**Extracted information:**
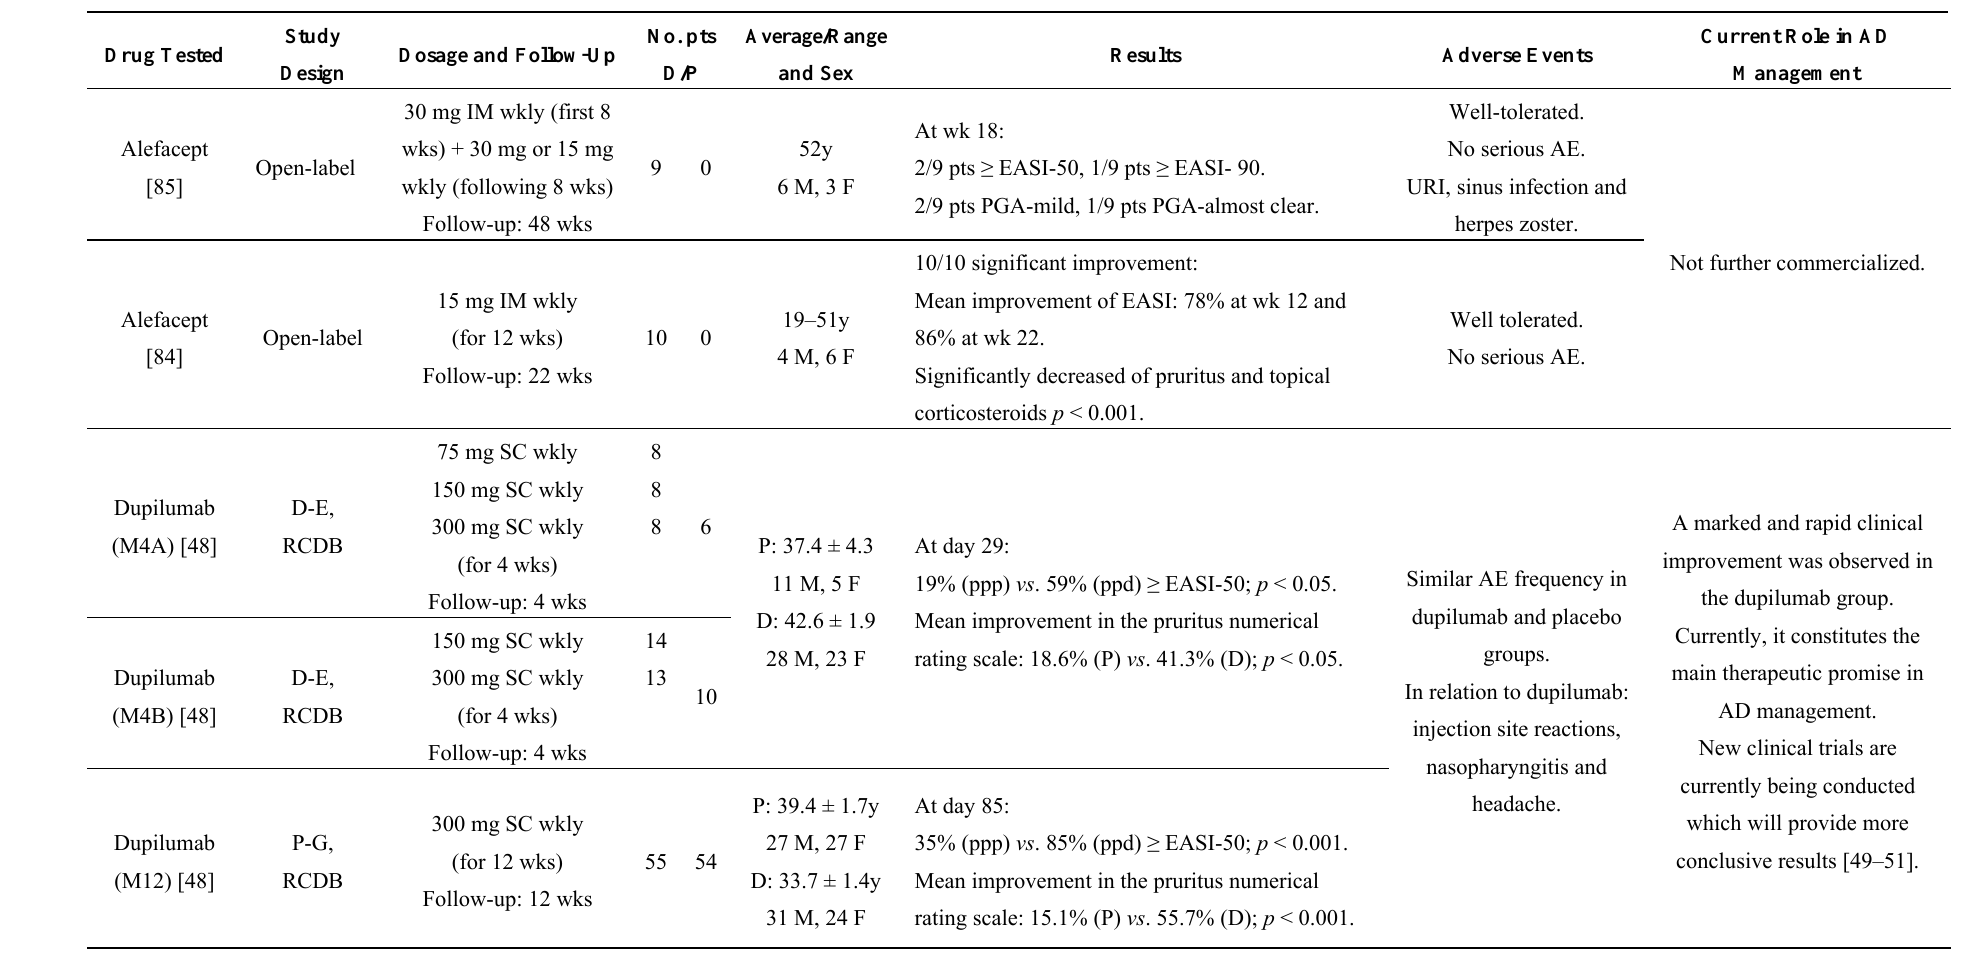
Table 1. Characteristics of three-or-more-patient studies included in the systematic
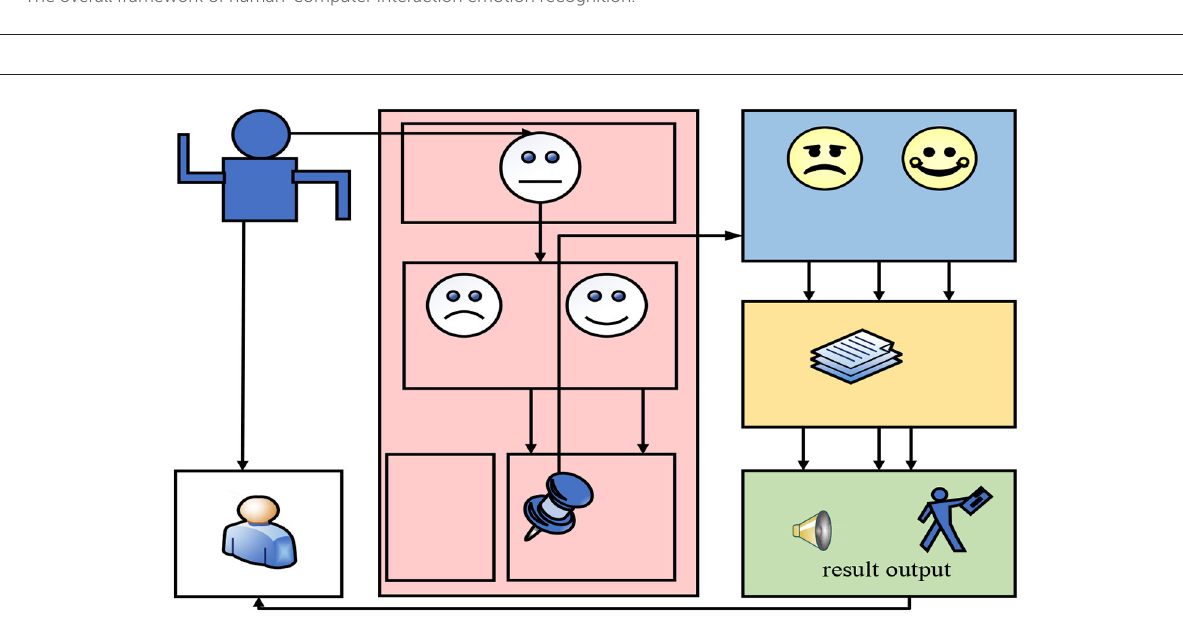
FIGURE2 Overall frame diagram of human-computer intelligent interaction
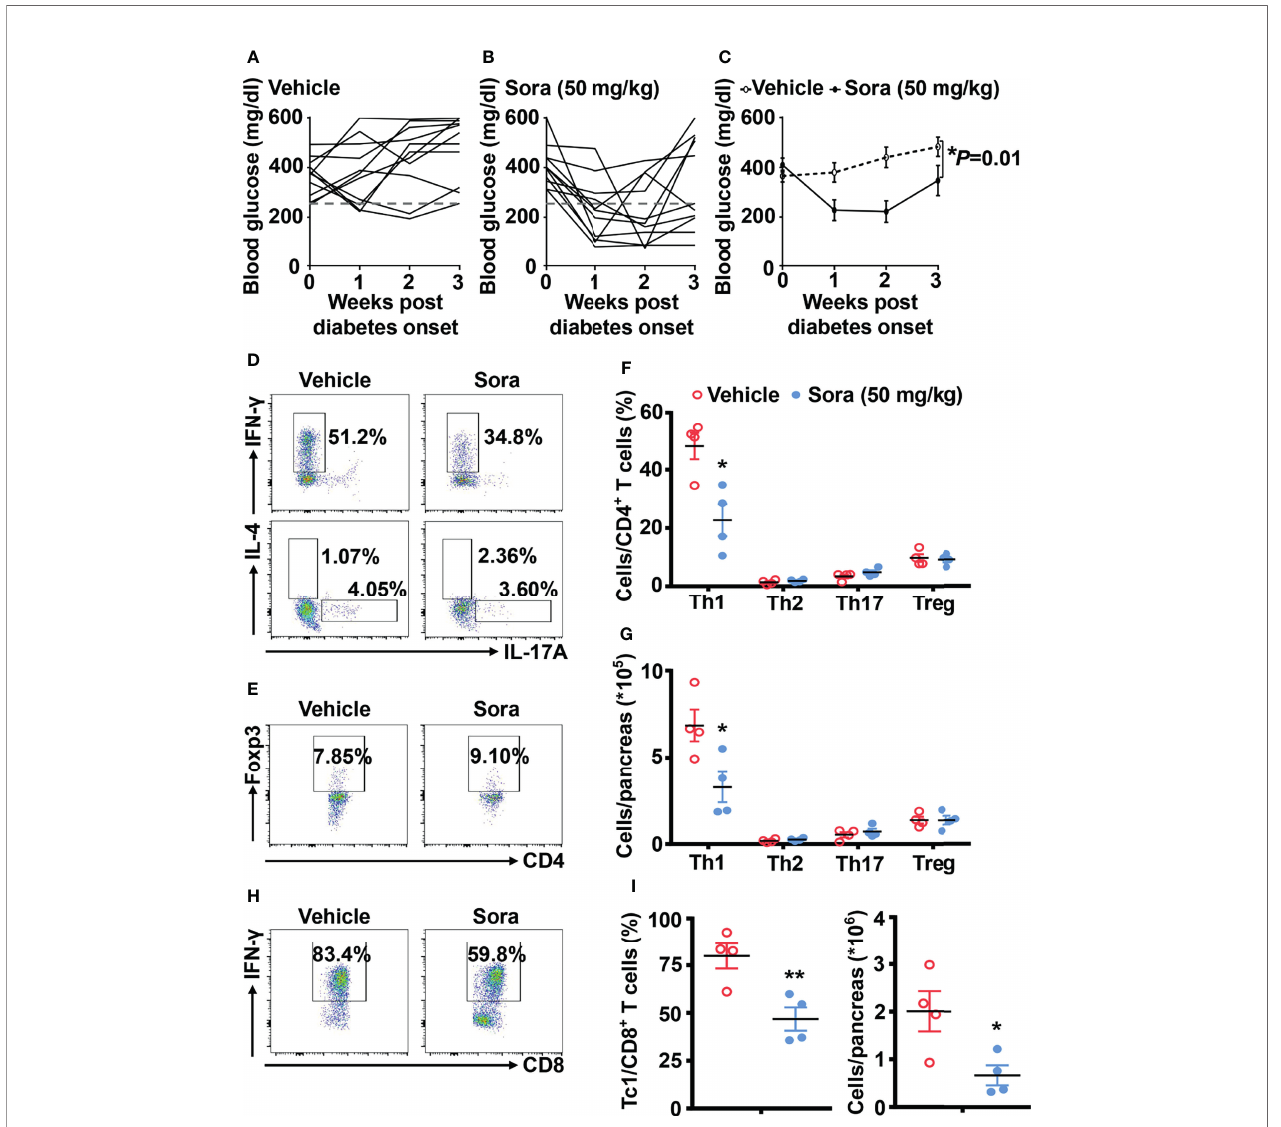
FIGURE 4 | Sorafenib reverses autoimmune diabetes in NOD mice. The trend of blood glucose (A – C) from vehicle-treated (n = 11) and sorafenib-treated (50 mg/kg, n = 10) new-onset diabetic NOD mice (diagnosed by two consecutive readings of blood glucose>250 mg/dl). Flow cytometry analysis of the frequency and number (D – G) of Th1, Th2, Th17 cells and Tregs in pancreas from vehicle-treated or sorafenib-treated diabetic NOD mice. Flow cytometry analysis of the frequency and number (H, I) of Tc1 cells in pancreas from vehicle-treated or sorafenib-treated diabetic NOD mice. Sora, sorafenib. Data represent means ± s.e.m. N = 4 mice per group in each experiment. Statistical signi fi cance: * P < 0.05, ** P < 0.01 versus vehicle by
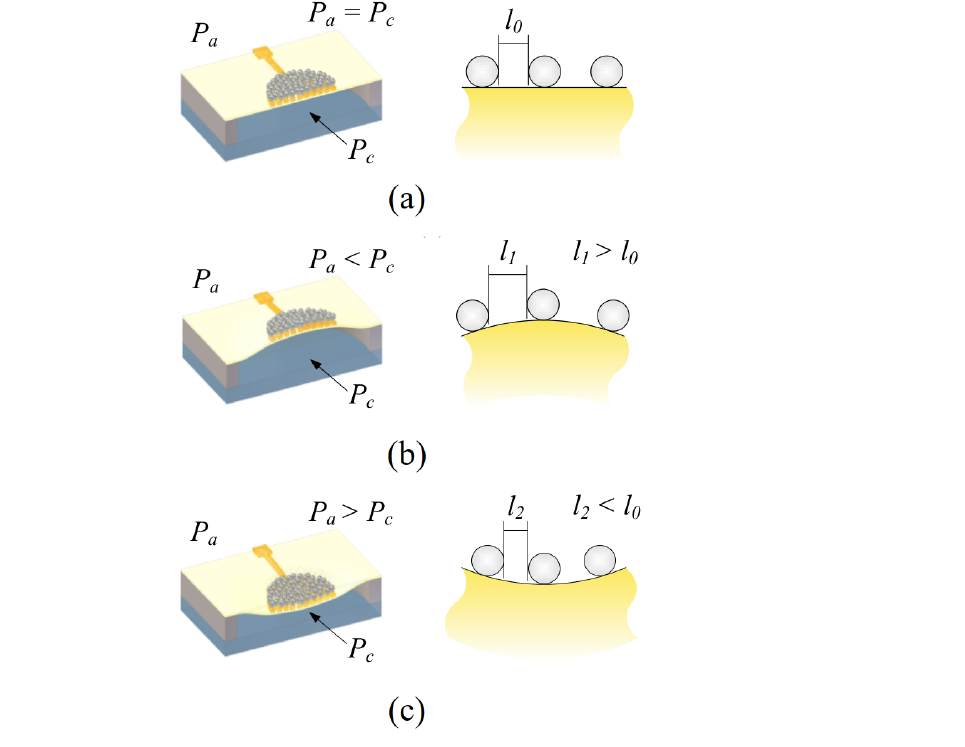
Figure 2. The device operational principle for three different conditions: ( a ) P a = P c , ( b ) P a < P c , and ( c ) P a > P c .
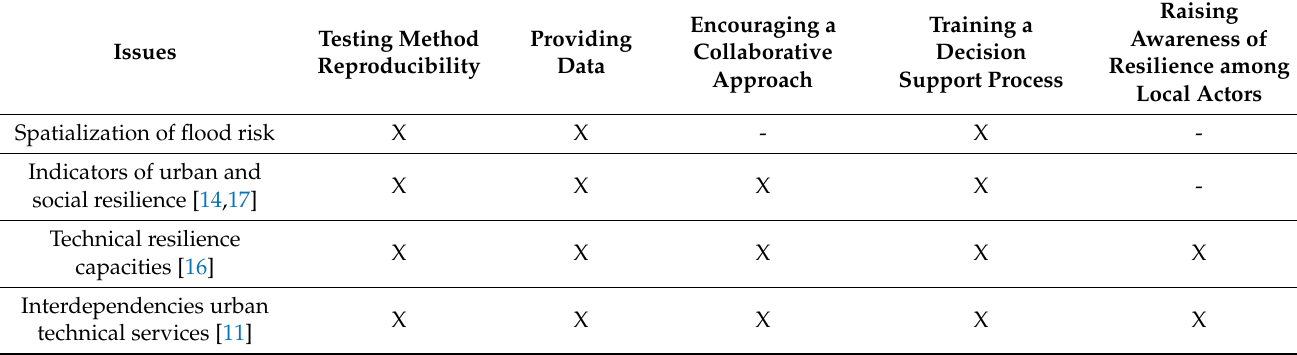
Table 1. Synthesis of the objectives of the operationalization of territorial resilience in French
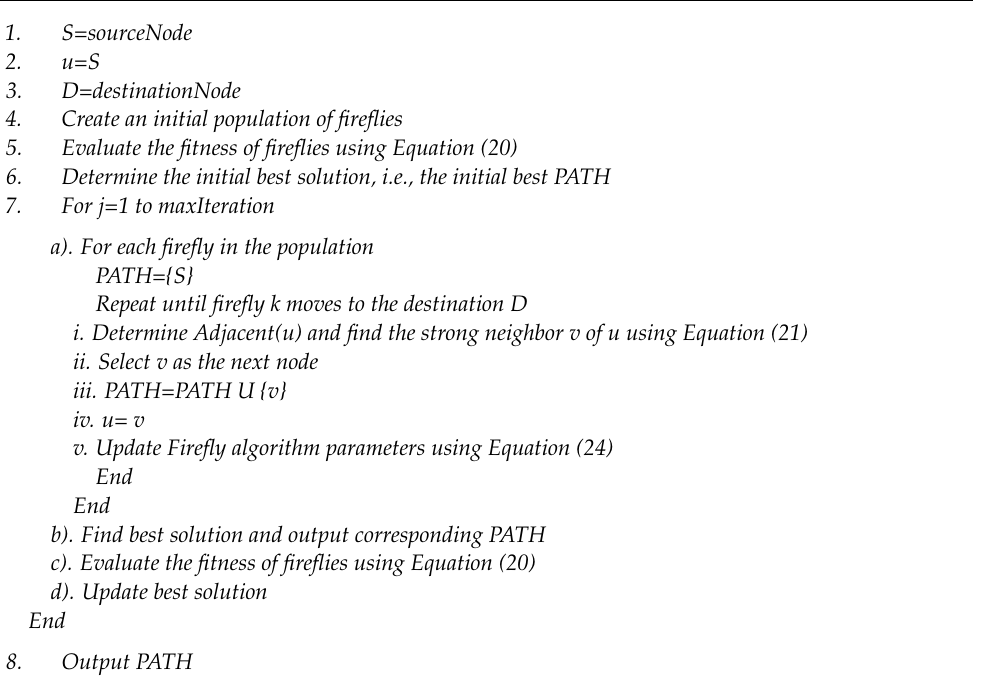
Algorithm 7 : Energy-efficient path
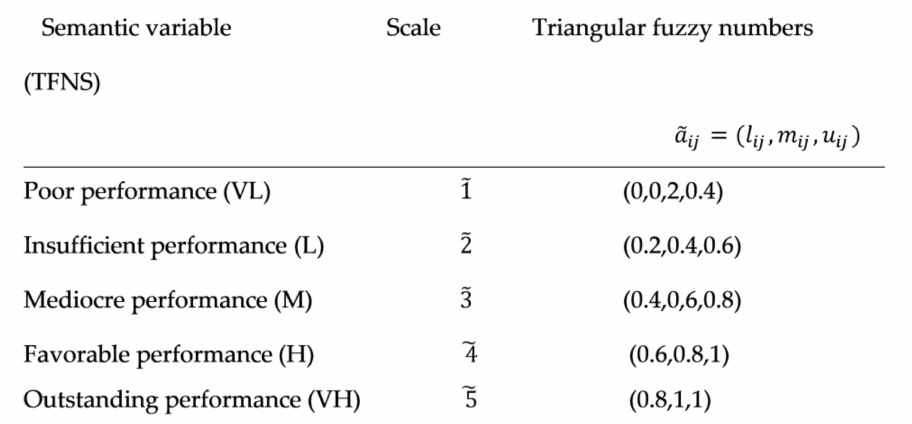
Figure 9. Relationships between semantics and triangular fuzzy numbers.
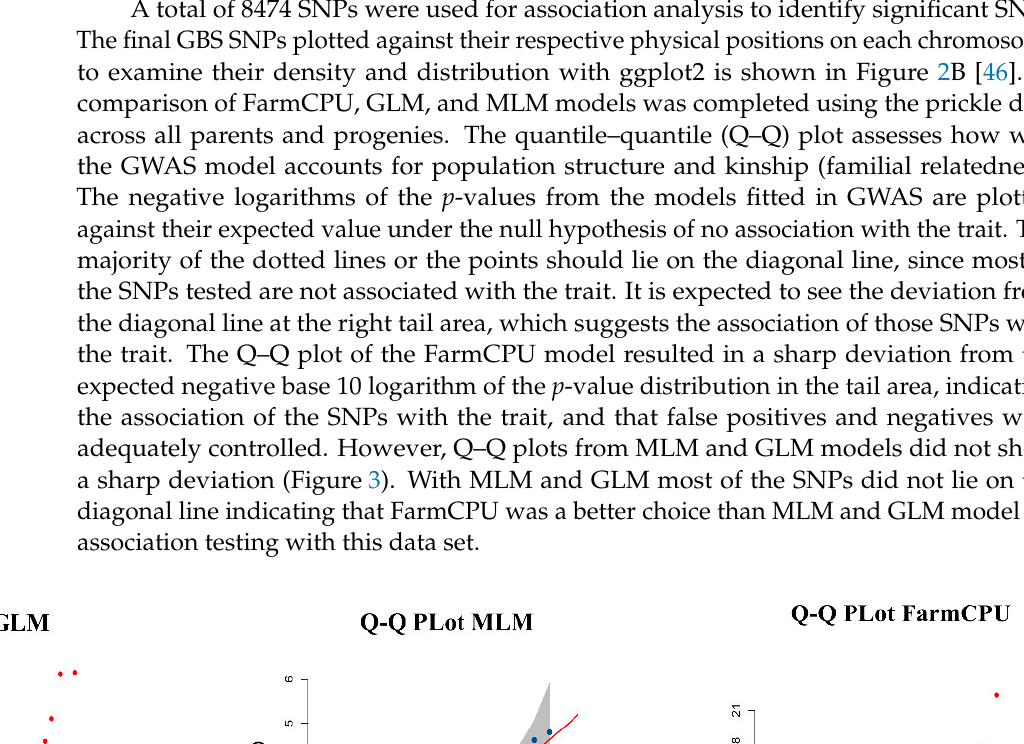
( B ) Figure 2. ( A ) Distribution of prickles in F 1 progeny generated from hybridization between prickle-free ‘Joan J’ ( ss ) and prickled ‘Caroline’ ( Ss ) (46:44) and ( B ) distribution of single nucleotide polymorphisms (SNPs) in 1 Mb window size across the raspberry chromosomes. The x-axis represents the distance in base pairs.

**Instructions for the task:** Repeat the material above exactly, so that every entry appears but no picture does.

**Answer space:**
Table 1. Characteristics of three-or-more-patient studies included in the systematic
FIGURE2 Overall frame diagram of human-computer intelligent interaction
FIGURE 4 | Sorafenib reverses autoimmune diabetes in NOD mice. The trend of blood glucose (A – C) from vehicle-treated (n = 11) and sorafenib-treated (50 mg/kg, n = 10) new-onset diabetic NOD mice (diagnosed by two consecutive readings of blood glucose>250 mg/dl). Flow cytometry analysis of the frequency and number (D – G) of Th1, Th2, Th17 cells and Tregs in pancreas from vehicle-treated or sorafenib-treated diabetic NOD mice. Flow cytometry analysis of the frequency and number (H, I) of Tc1 cells in pancreas from vehicle-treated or sorafenib-treated diabetic NOD mice. Sora, sorafenib. Data represent means ± s.e.m. N = 4 mice per group in each experiment. Statistical signi fi cance: * P < 0.05, ** P < 0.01 versus vehicle by
Figure 2. The device operational principle for three different conditions: ( a ) P a = P c , ( b ) P a < P c , and ( c ) P a > P c .
Table 1. Synthesis of the objectives of the operationalization of territorial resilience in French
Algorithm 7 : Energy-efficient path
Figure 9. Relationships between semantics and triangular fuzzy numbers.
( B ) Figure 2. ( A ) Distribution of prickles in F 1 progeny generated from hybridization between prickle-free ‘Joan J’ ( ss ) and prickled ‘Caroline’ ( Ss ) (46:44) and ( B ) distribution of single nucleotide polymorphisms (SNPs) in 1 Mb window size across the raspberry chromosomes. The x-axis represents the distance in base pairs.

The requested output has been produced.